To run this code in MS-Excel using VBA, you need to open a macro enabled worksheet (*.xlsm). To create a new macro enabled sheet, just create a new workbook and click on ‘Save As..’ and save as ‘Excel Macro-Enabled Workbook (*.xlsm)’. Once you have a macro-enabled workbook open, press the shortcut key combination ‘ALT + F11’ to open up the VBA editor. Once that is done, right click on the ‘Project Explorer’ to create a new module (which will be Module1 by default) and then type the following VBA code:

Sub RunRscript()
'runs an external R code through Shell
'The location of the RScript is 'C:\R_code'
'The script name is 'hello.R'

Dim shell As Object
Set shell = VBA.CreateObject("WScript.Shell")
Dim waitTillComplete As Boolean: waitTillComplete = True
Dim style As Integer: style = 1
Dim errorCode As Integer
Dim path As String
path = "RScript C:\R_code\hello.R"
errorCode = shell.Run(path, style, waitTillComplete)
End Sub

If you look at the VBA code carefully, it creates a Windows Shell object and invokes the R command through the shell. Also, the advantage of using Wscript.shell is that you can get VBA to wait till the execution is finished. To get more information on how to run a macro or use the VBA editor, you can refer to a lot of online tutorials that are easily available. A good place to start would be the MSDN tutorial which you can find here.
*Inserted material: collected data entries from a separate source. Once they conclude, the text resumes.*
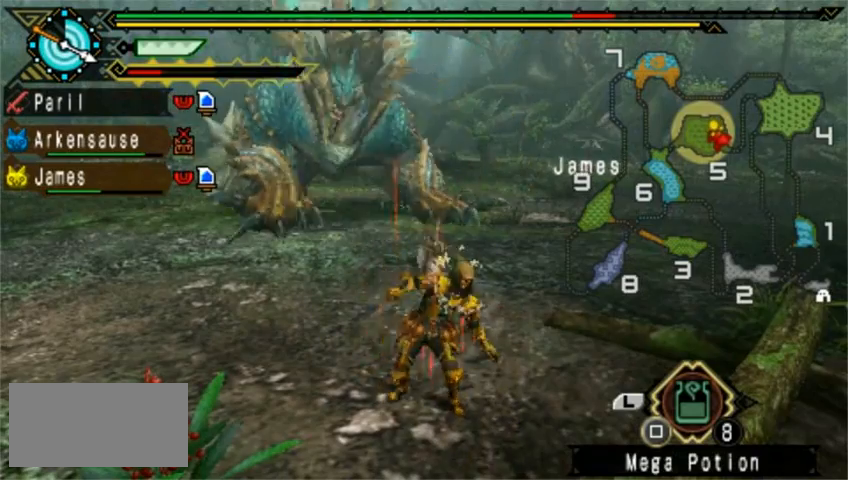
{"dt_ms": 520, "buttons": ["CROSS", "CIRCLE"], "left_stick": "left", "events": [[40, "SQUARE", "down"], [80, "SQUARE", "up"], [80, "TRIANGLE", "up"], [120, "CIRCLE", "down"], [160, "CIRCLE", "up"], [160, "SQUARE", "down"], [240, "CIRCLE", "down"], [240, "SQUARE", "up"], [240, "TRIANGLE", "down"], [400, "CROSS", "up"], [400, "SQUARE", "down"], [400, "left_stick", "left"], [440, "CIRCLE", "up"], [480, "CIRCLE", "down"], [480, "CROSS", "down"], [480, "SQUARE", "up"], [480, "TRIANGLE", "up"]]}
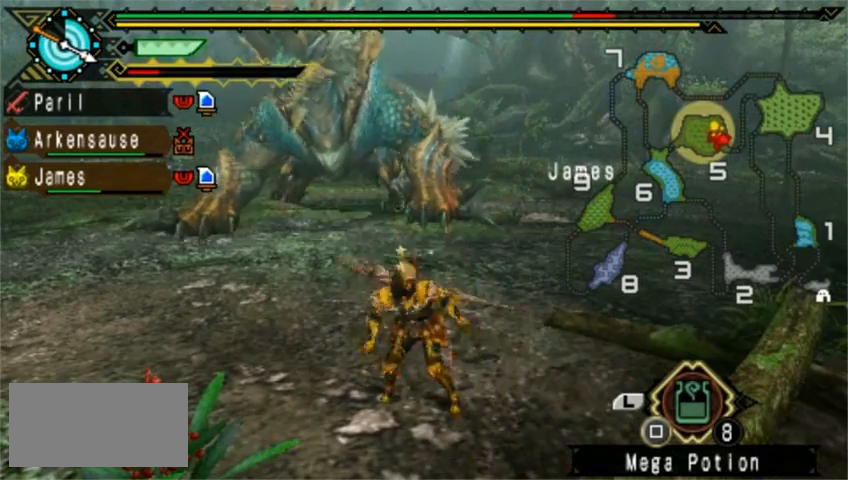
{"dt_ms": 480, "buttons": ["CIRCLE"], "left_stick": "left", "events": [[40, "CIRCLE", "up"], [80, "TRIANGLE", "down"], [120, "CIRCLE", "down"], [160, "CIRCLE", "up"], [200, "CIRCLE", "down"], [240, "TRIANGLE", "up"], [280, "CIRCLE", "up"], [280, "TRIANGLE", "down"], [320, "SQUARE", "down"], [360, "SQUARE", "up"], [360, "TRIANGLE", "up"], [400, "CIRCLE", "down"], [400, "TRIANGLE", "down"], [440, "TRIANGLE", "up"], [480, "CROSS", "up"]]}
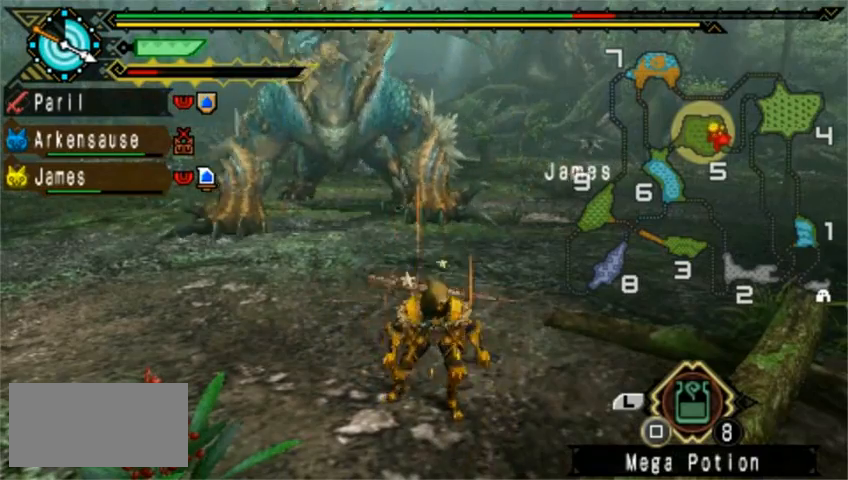
{"dt_ms": 520, "buttons": ["CROSS", "TRIANGLE"], "left_stick": "left", "events": [[40, "CIRCLE", "up"], [40, "CROSS", "down"], [40, "TRIANGLE", "down"], [80, "SQUARE", "down"], [120, "SQUARE", "up"], [160, "CIRCLE", "down"], [200, "CIRCLE", "up"], [200, "SQUARE", "down"], [240, "CIRCLE", "down"], [240, "SQUARE", "up"], [240, "TRIANGLE", "up"], [280, "TRIANGLE", "down"], [360, "SQUARE", "down"], [400, "SQUARE", "up"], [400, "TRIANGLE", "up"], [440, "TRIANGLE", "down"], [480, "CIRCLE", "up"], [480, "SQUARE", "down"], [520, "SQUARE", "up"]]}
When you run this macro, you can see that a command window opens up, executes something and closes. But how do you know if the code has actually executed? A good way to redirect the console output on the R code to a file. You can use this by the sink function in R. Here is the modified R code which accomplishes the same:

# Re-directs the console output to a file 'hello.txt'
# The file is created in the directory 'C:\R_code'

sink('C:/R_code/hello.txt',append=F,type="output")
cat('Hello World')
var1<-5^3
var2<-7^3
cat('\nThe result of adding',var1,'to',var2,'is',var1+var2)
sink(NULL)

Once you’ve run the VBA macro, browse to C:\R_code and check if the ‘hello.txt’ has been created or not. If you can find the file there, then congratulations! You have run successfully used VBA to execute an R script.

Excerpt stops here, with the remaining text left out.